In “Podsnappery,” Dickens provides a more in-depth analysis of one of Veneering’s “oldest friends,” Mr. Podsnap, and his family:
The Podsnaps lived in a shady angle adjoining Portman Square. They were a kind of people certain to dwell in the shade, wherever they dwelt. Miss Podsnap’s life had been, from her first appearance on this planet, altogether of a shady order . . . Miss Podsnap’s early views of life being principally derived from the reflections of it in her father’s boots, and in the walnut and rosewood tables of the dim drawing- rooms, and in their swarthy giants of looking-glasses, were of a sombre cast; and it was not wonderful that now, when she was on most days solemnly tooled through the Park by the side of her mother in a great tall custard-coloured phaeton, she showed above the apron of that vehicle like a dejected young person sitting up in bed to take a startled look at things in general, and very strongly desiring to get her head under the counterpane again.
After this bleak introduction, we observe the newlywed Lammles—disappointed in each assuming the other was bringing wealth to the marriage—begin to cultivate the shy Georgiana Podsnap, with an eye toward making money.
In “The Sweat of an Honest Man’s Brow,” we experience London in the spring:
It was not summer yet, but spring; and it was not gentle spring ethereally mild, as in Thomson’s Seasons, but nipping spring with an easterly wind, as in Johnson’s, Jackson’s, Dickson’s, Smith’s, and Jones’s Seasons. The grating wind sawed rather than blew; and as it sawed, the sawdust whirled about the sawpit.

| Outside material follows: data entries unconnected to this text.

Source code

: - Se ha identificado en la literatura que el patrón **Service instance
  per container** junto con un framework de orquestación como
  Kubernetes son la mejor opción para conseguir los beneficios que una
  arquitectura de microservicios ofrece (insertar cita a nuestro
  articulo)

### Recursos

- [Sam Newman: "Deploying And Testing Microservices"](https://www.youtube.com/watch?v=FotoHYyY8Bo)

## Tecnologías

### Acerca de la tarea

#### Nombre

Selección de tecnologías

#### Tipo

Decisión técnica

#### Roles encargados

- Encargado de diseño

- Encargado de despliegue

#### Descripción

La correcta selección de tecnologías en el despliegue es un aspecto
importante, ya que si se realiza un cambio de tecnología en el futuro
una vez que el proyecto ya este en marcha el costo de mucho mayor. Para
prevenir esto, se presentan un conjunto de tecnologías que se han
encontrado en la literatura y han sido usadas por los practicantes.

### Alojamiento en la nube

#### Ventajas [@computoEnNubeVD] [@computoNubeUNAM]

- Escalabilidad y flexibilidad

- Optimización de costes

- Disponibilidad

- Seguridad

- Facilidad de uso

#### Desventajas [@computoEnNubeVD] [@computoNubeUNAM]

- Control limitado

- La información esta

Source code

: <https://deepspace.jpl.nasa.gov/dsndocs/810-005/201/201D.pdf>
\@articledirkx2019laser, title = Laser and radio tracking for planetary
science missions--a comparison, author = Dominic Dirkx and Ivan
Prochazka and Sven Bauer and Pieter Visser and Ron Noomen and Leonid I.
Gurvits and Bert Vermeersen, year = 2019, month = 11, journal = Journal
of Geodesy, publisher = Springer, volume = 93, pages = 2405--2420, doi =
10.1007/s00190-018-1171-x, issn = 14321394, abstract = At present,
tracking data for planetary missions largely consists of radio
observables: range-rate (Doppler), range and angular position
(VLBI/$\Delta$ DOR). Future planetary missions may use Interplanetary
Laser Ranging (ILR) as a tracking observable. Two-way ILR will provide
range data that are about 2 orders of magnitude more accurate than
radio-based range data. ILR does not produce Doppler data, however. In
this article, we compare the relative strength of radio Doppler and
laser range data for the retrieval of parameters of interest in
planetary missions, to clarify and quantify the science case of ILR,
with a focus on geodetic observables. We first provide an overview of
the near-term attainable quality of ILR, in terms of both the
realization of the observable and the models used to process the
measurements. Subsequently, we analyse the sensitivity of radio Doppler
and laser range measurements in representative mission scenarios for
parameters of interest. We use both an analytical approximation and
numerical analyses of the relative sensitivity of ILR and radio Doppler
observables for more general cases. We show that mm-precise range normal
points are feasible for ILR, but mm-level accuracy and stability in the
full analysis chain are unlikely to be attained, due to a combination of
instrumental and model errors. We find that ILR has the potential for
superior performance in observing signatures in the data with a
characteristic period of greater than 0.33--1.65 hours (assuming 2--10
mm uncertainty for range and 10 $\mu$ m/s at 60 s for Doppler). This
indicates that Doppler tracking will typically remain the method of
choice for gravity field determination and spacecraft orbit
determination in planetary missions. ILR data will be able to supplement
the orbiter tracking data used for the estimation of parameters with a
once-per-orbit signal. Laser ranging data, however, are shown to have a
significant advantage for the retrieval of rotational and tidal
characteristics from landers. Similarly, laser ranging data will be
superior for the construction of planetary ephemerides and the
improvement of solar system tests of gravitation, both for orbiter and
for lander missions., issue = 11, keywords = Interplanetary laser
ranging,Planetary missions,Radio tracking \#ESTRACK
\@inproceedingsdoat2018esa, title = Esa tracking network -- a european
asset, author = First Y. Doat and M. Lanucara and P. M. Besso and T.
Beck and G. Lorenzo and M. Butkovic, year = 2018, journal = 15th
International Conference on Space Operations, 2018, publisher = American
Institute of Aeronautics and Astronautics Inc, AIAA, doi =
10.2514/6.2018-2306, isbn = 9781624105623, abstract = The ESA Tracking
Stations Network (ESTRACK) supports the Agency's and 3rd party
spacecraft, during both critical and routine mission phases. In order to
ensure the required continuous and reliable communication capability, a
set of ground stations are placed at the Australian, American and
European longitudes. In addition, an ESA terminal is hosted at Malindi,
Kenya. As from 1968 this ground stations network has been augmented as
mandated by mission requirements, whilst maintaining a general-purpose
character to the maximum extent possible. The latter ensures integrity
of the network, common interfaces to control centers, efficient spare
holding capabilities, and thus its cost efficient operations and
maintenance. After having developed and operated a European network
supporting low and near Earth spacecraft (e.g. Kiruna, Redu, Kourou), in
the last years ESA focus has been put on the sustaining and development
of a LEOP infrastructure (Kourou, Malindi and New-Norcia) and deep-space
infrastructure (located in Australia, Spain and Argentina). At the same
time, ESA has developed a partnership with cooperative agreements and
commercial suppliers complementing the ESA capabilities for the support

Every street was a sawpit, and there were no top-sawyers; every passenger was an under-sawyer, with the sawdust blinding him and choking him.
In a moment, Mortimer Lightwood and Eugene Wrayburn—fellow lawyers and old school friends—will be visited by Rogue Riderhood (echoes of Red Ridinghood?), a river rat who’s going to turn in fellow Thames denizen Gaffer Hexam for the death of John Harmon.